YOUR INSTRUCTIONS —
Keep every line in which "URLs" occurs and drop the rest of the data.

PROVIDED RECORDS —
##############################

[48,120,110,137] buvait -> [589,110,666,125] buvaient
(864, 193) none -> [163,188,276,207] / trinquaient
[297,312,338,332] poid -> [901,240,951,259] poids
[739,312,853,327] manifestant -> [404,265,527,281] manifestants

##############################

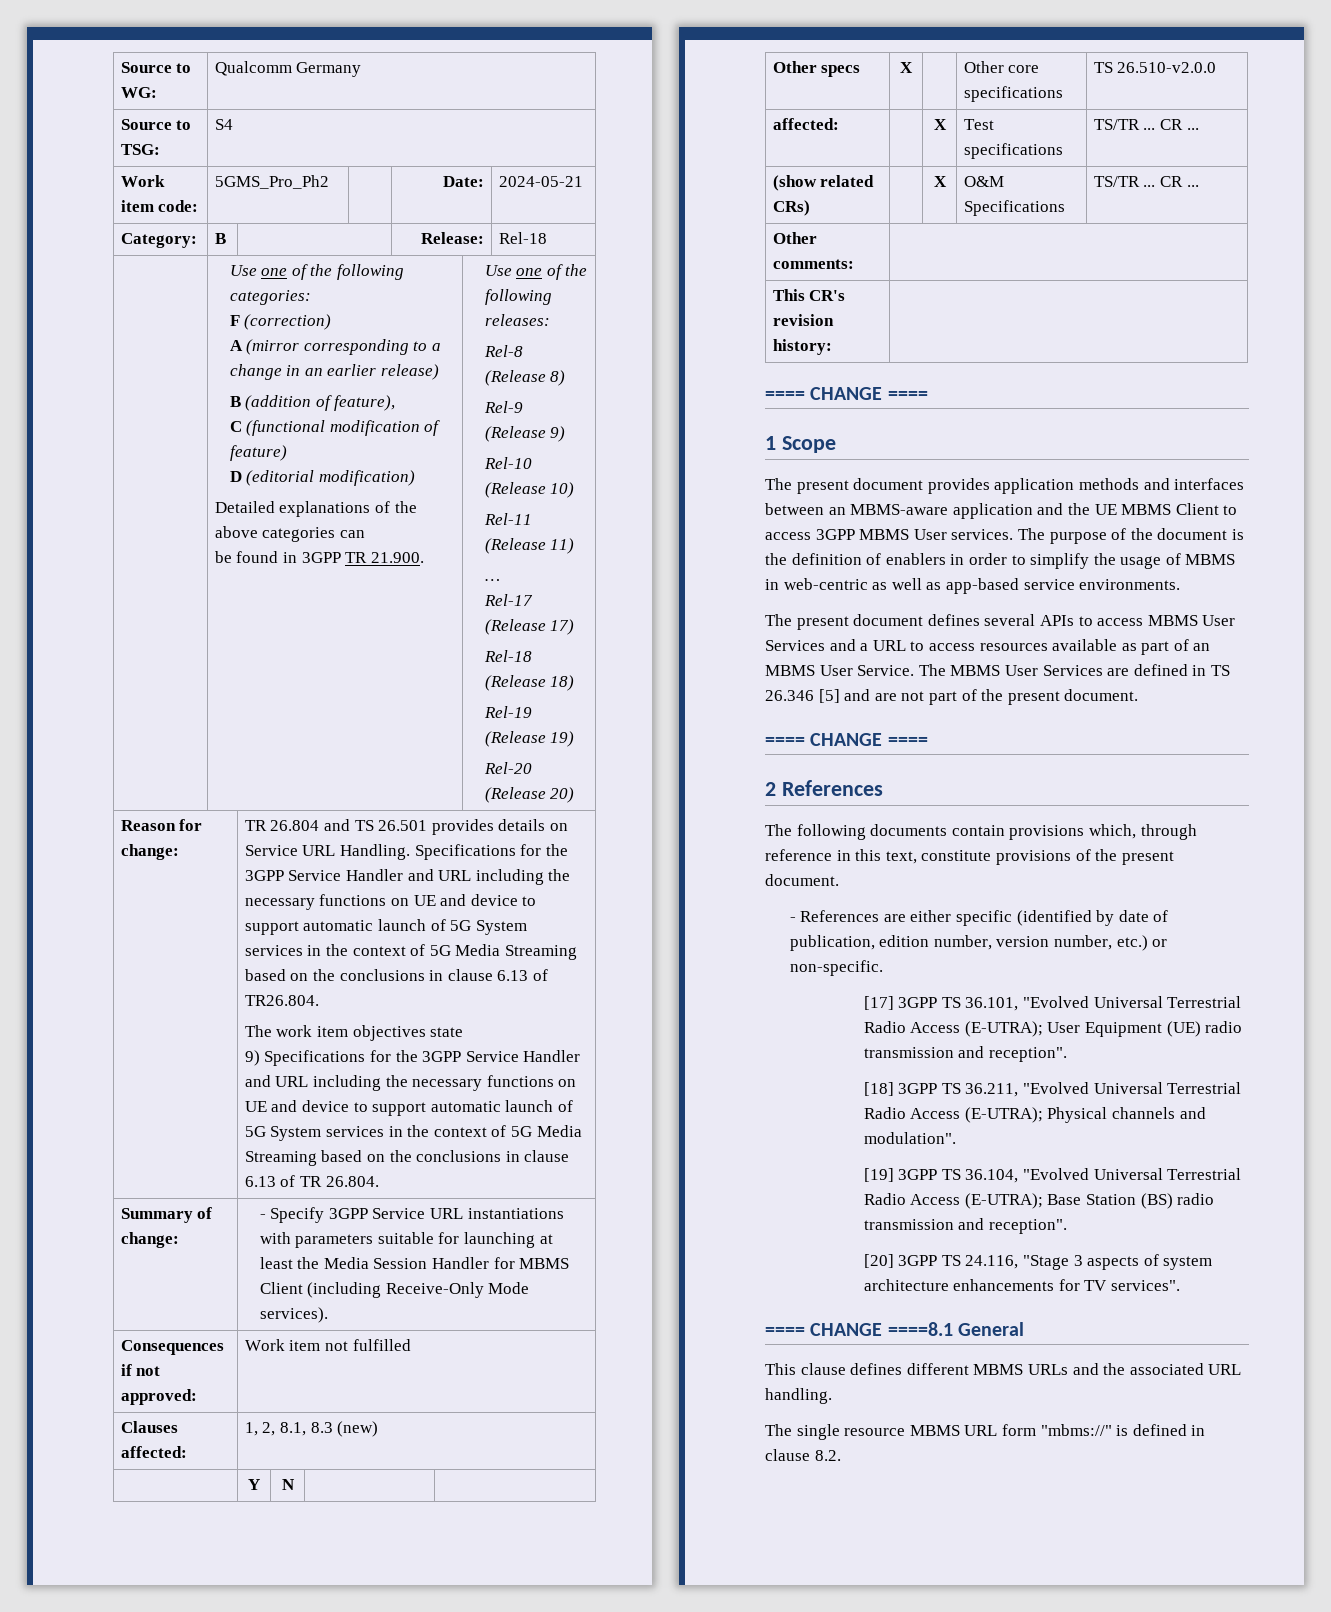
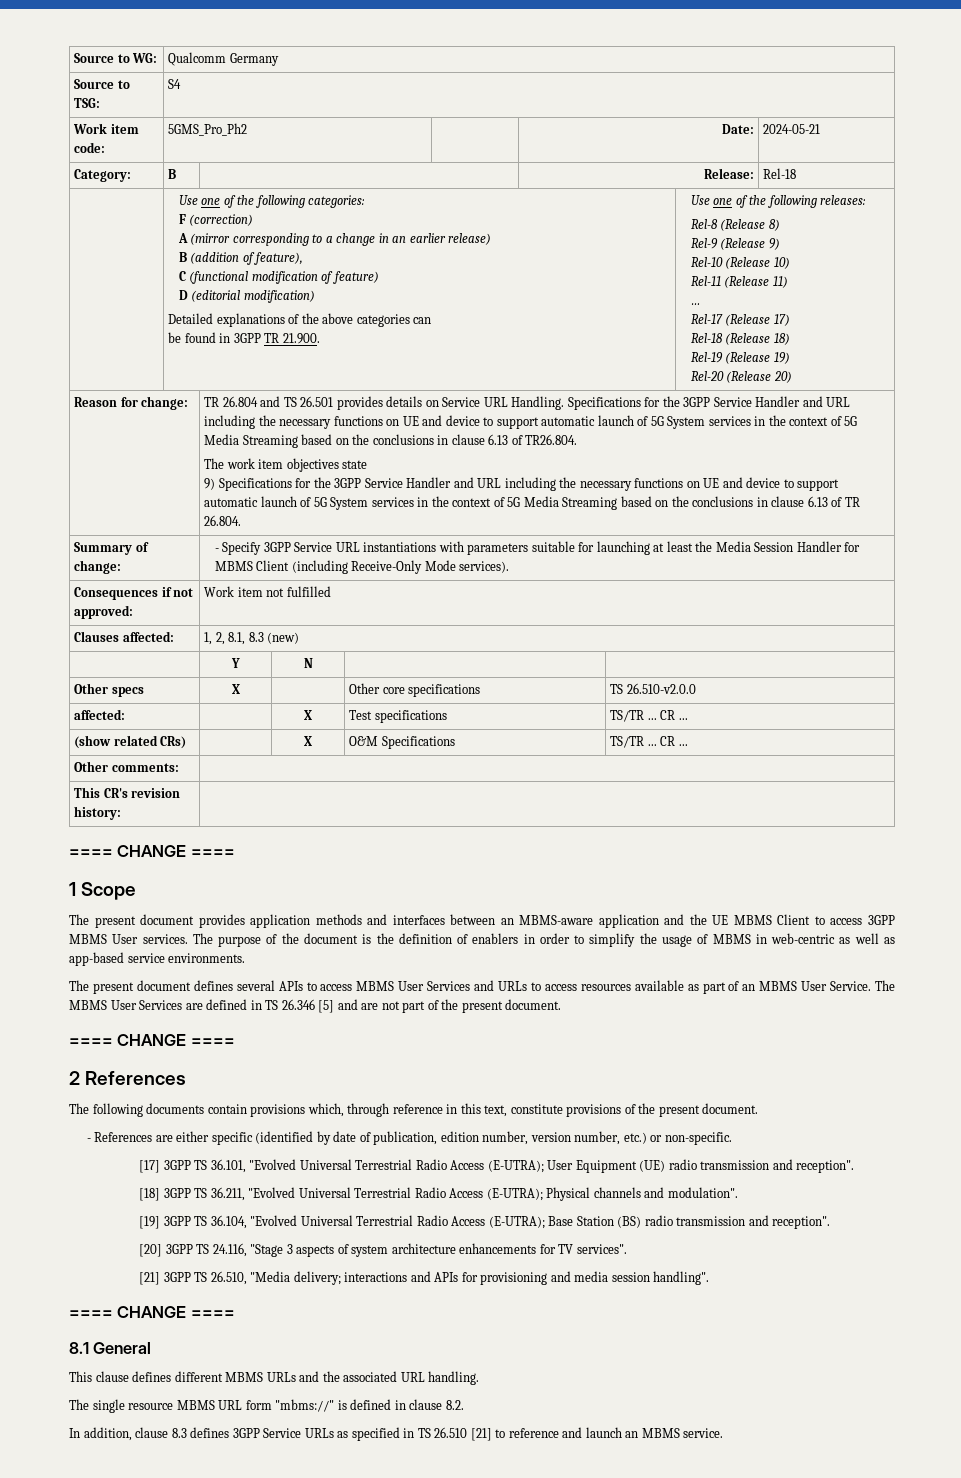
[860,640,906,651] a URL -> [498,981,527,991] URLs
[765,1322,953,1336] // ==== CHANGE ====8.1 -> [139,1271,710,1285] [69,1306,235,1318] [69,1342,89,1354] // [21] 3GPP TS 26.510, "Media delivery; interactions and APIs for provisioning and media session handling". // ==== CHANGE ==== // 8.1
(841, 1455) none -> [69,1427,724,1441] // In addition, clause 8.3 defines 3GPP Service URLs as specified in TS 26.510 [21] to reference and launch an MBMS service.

##############################

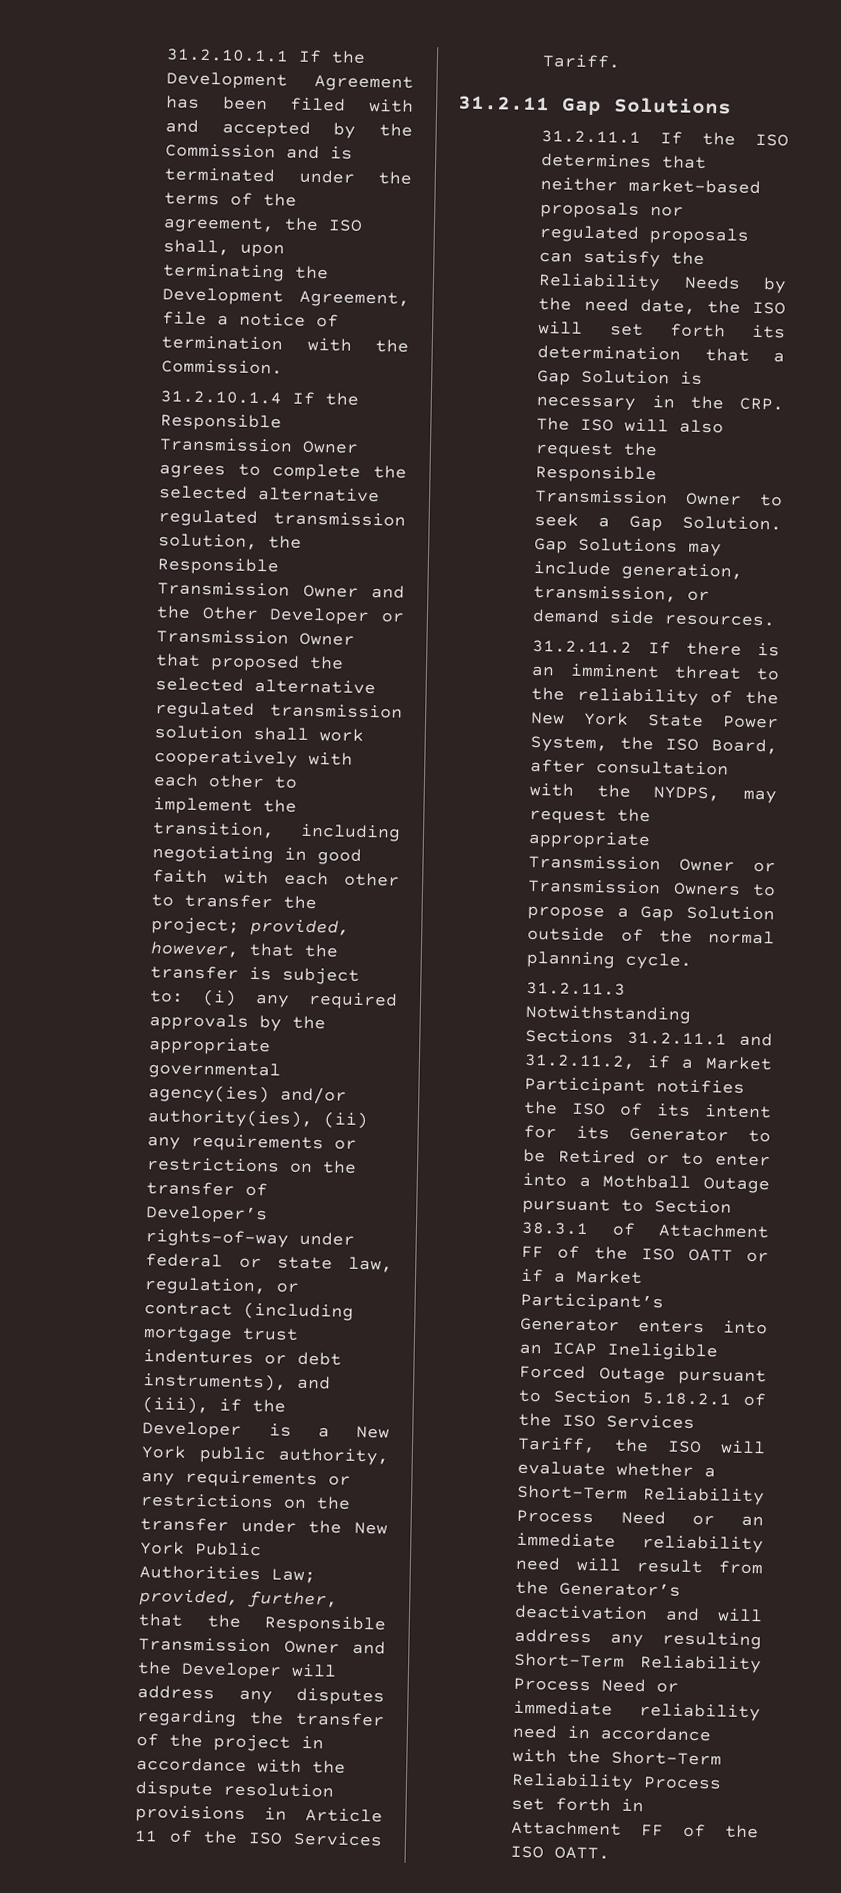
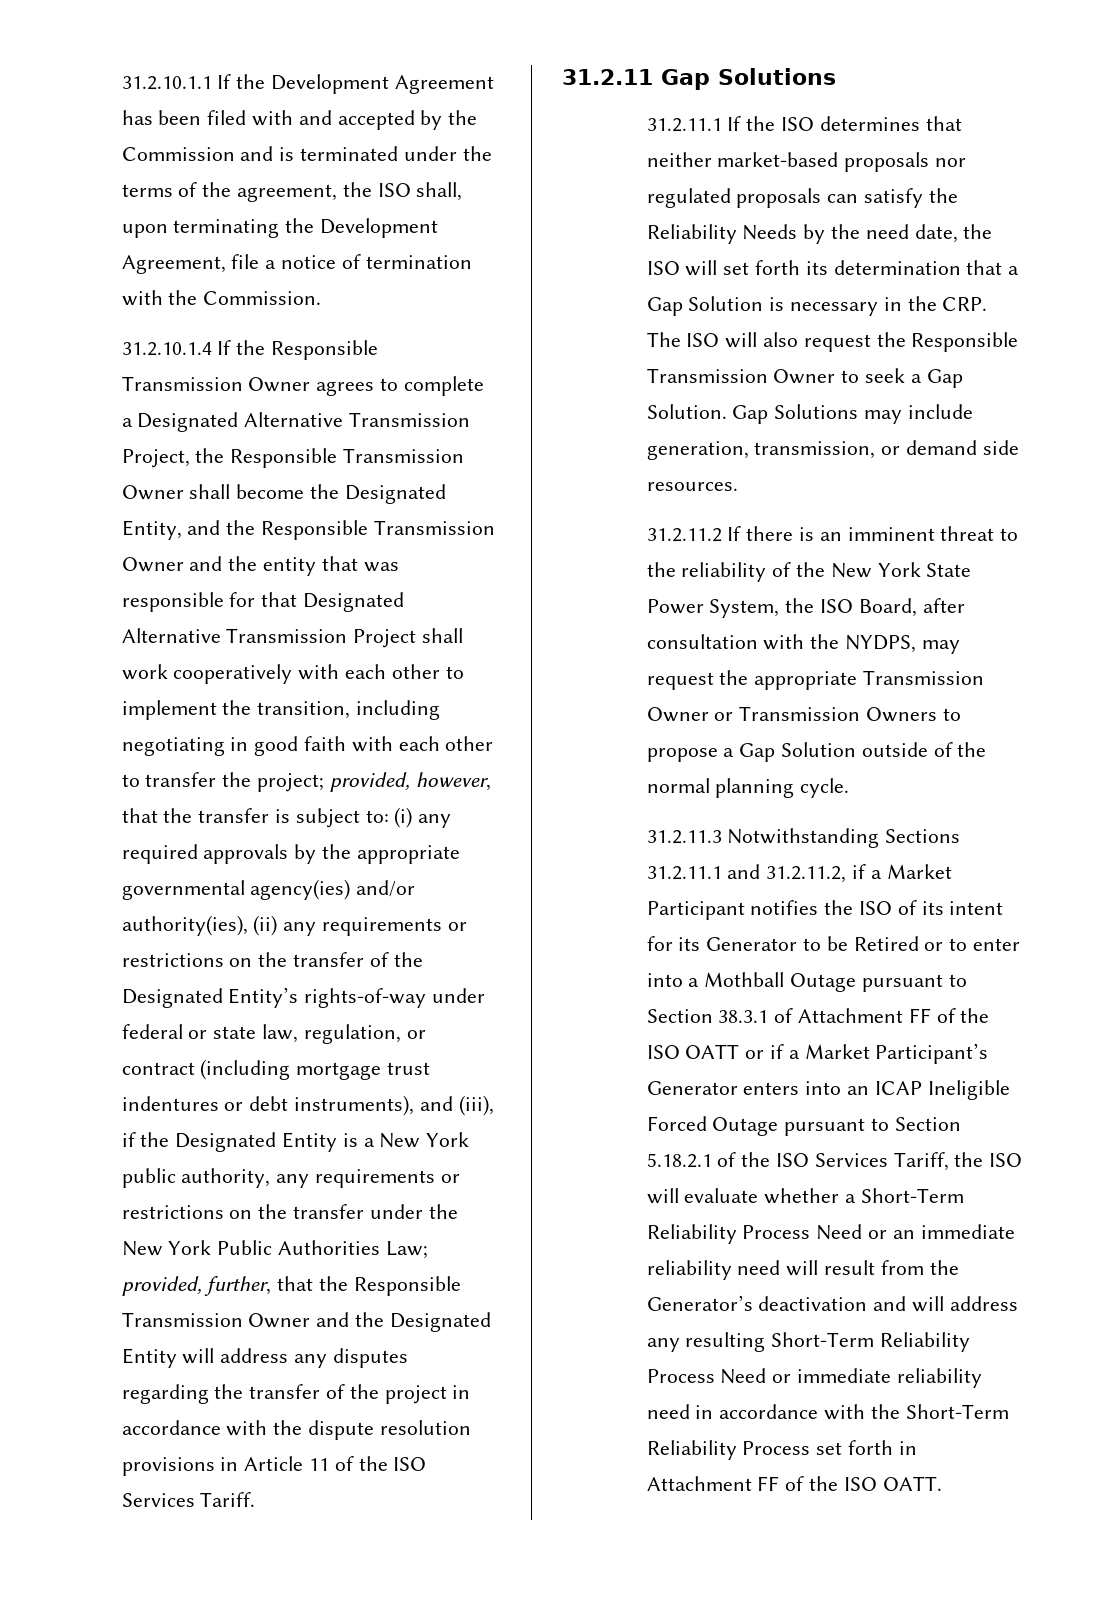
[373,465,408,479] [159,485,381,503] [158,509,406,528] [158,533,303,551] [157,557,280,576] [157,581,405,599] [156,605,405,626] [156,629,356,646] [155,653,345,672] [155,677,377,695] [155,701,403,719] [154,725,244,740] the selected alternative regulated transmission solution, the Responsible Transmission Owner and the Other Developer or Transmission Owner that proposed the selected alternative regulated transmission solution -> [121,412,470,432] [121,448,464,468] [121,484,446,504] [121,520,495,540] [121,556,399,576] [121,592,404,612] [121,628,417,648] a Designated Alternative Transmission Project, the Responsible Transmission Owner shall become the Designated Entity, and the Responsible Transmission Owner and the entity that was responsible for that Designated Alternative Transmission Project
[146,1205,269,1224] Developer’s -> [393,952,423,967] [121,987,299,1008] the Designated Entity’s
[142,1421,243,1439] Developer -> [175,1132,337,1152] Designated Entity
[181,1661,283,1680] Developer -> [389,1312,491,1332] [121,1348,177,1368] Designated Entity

##############################

OUTPUT OF THE TASK —
[860,640,906,651] a URL -> [498,981,527,991] URLs
(841, 1455) none -> [69,1427,724,1441] // In addition, clause 8.3 defines 3GPP Service URLs as specified in TS 26.510 [21] to reference and launch an MBMS service.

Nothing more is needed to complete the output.